The 3ware controller shows an ECC-ERROR with one of the disks:
//host> /c0 show
VPort Status Unit Size Type Phy Encl-Slot Model
------------------------------------------------------------------------------
p0 OK u0 279.39 GB SAS 0 - SEAGATE ST3300657SS
p1 OK u0 279.39 GB SAS 1 - SEAGATE ST3300657SS
p2 OK u1 931.51 GB SAS 2 - SEAGATE ST31000640SS
p3 ECC-ERROR u2 931.51 GB SAS 3 - SEAGATE ST31000640SS
p4 OK u3 931.51 GB SAS 4 - SEAGATE ST31000640SS
/c0 show events shows no ECC errors in it's recent history.
ZFS does not currently detect any errors. zpool status says No known data errors
My question: Is this ECC-ERROR something that I need to be concerned about?

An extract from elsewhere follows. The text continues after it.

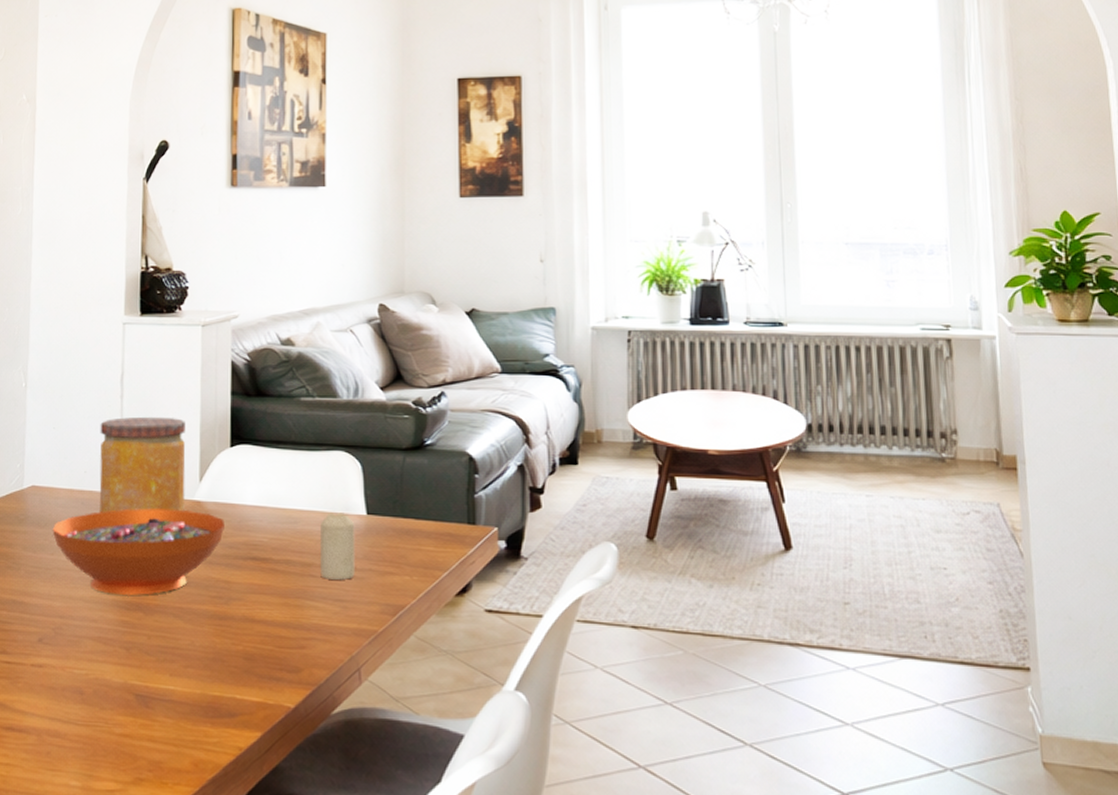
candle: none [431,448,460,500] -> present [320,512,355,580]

According to the 3ware CLI 9.5.2 Manual, an ECC-ERROR means that the 3ware controller caught a read-error for one or more sectors on this drive. This sometimes occurs when a RAID array is recovering from a failed disk. I believe that ECC-ERRORS can also be detected when the 3ware Controller verifies each disk. None of the drives have failed and thus there was no drive rebuild, so I assume that 3ware discovered a bad sector when it ran it's weekly auto-verify scan of the disks. Is this a safe assumption?
According to our logs, ZFS has not detected any bad sectors on this drive. ZFS can work around read errors -- if ZFS detects a bad sector on the drive, it will simply mark that sector as bad and never use it again. From the ZFS perspective one bad sector isn't a big deal, although it might indicate that the drive is starting to go bad.